Глава о частном праве

В § 107 автор нас поучает, что «необходимость частного права является вообще мнимой».

Глава о государственном праве

«Повиновение начальству, у которого в руках власть, есть священный долг совести». «Что касается разделения правительственной власти, то собственно ни один государственный строй не является безусловно правомерным; но временно правомерен всякий строй, каково бы ни было разделение властей».

Разве Гуго не доказал, что человек может отбросить и последние узы свободы, а именно те, которые налагают обязанность быть разумным существом?

Этих нескольких извлечений из философского манифеста исторической школы вполне, по нашему мнению, достаточно, чтобы историческую оценку этой школы поставить на место антиисторических фантазий, неопределённых мечтаний и намеренных фикций. Их достаточно, чтобы решить, имеют ли преемники Гуго призвание быть законодателями нашего времени{41}.

Время и культура, правда, окутали мистической дымкой фимиама корявое родословное дерево исторической школы; его украсила фантастической резьбой романтика, ему привила свои черты спекулятивная философия; многочисленные учёные плоды были сбиты с этого дерева, высушены и с большой пышностью сложены в обширной кладовой немецкой учёности. Но в сущности немного требуется критики, чтобы за благоухающими современными фразами распознать грязные старые фантазии нашего просветителя ancien r?gime, а за высокопарной елейностью – его блудливую пошлость.

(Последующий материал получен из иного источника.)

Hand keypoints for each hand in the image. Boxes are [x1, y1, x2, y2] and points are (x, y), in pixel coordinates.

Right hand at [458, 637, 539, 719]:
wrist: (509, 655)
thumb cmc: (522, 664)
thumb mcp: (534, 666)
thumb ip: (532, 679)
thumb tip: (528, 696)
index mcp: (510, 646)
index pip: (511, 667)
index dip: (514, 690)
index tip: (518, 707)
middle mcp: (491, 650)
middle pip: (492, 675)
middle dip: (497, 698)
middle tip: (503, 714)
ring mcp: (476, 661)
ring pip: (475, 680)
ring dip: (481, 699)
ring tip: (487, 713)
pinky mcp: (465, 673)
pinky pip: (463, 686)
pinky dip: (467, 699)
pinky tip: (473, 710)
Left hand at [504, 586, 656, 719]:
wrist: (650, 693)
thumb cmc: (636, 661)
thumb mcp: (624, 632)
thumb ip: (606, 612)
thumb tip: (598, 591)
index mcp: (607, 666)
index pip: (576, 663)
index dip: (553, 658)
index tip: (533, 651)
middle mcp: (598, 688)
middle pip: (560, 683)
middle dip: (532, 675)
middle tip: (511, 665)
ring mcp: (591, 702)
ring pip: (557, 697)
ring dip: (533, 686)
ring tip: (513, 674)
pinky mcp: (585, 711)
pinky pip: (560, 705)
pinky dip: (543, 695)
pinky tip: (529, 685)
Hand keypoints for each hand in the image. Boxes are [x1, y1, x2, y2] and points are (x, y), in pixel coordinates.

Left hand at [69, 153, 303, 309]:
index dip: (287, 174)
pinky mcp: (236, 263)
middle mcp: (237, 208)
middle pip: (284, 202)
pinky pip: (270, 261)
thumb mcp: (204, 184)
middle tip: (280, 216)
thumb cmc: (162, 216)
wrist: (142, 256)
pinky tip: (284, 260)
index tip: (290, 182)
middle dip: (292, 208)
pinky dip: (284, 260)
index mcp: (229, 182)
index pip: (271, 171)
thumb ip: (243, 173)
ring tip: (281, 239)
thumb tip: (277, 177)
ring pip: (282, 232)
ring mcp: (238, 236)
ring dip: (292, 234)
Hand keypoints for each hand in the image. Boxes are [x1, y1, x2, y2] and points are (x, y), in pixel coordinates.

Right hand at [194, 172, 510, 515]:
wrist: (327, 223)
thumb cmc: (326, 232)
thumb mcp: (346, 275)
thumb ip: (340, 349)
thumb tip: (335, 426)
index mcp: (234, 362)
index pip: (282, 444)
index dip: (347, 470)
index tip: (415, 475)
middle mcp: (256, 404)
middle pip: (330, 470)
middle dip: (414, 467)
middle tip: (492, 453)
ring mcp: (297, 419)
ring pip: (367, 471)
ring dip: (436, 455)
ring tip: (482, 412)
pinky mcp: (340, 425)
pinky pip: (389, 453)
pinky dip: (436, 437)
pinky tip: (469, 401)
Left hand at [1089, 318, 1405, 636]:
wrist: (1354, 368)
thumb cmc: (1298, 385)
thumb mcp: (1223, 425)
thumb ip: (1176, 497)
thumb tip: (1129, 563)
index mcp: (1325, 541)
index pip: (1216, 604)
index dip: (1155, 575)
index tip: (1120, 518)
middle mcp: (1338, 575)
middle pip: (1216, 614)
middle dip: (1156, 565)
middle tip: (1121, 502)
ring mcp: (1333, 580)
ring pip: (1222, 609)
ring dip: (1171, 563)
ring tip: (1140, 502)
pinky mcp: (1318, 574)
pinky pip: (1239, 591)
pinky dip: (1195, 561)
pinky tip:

Если Гуго говорит: «Животная природа составляет юридический отличительный признак человека», – выходит, что право есть животное право, – то образованные современники вместо грубых, откровенных слов «животное право» говорят «органическое право» или что-то в этом роде; ибо кому при слове организм сейчас же придёт на ум животный организм? Если Гуго говорит, что в браке и в других нравственно-правовых институтах нет разума, то современные господа говорят, что эти институты не являются, правда, созданиями человеческого разума, но они являются зато отражениями высшего «позитивного» разума – и так во всём. Один только вывод высказывают все они с одинаковой грубостью: право произвола и насилия.

Юридические и исторические теории Галлера, Шталя, Лео и их единомышленников надо рассматривать только как codices rescripti[33] естественного права Гуго, в которых после нескольких операций критического анализа опять обнаруживается старый первоначальный текст, – мы при случае покажем это более подробно.

Все попытки разукрасить этот текст тем безуспешней, что в наших руках имеется старый манифест, – хотя и не очень вразумительный, но смысл которого очень легко уразуметь.

• • •

Написано К. Марксом в апреле – начале августа 1842 г.

Напечатано (без «Главы о браке») в приложении к «Rheinische Zeitung» № 221, 9 августа 1842 г.

«Глава о браке» впервые опубликована на языке оригинала ИМЭЛС в 1927 г.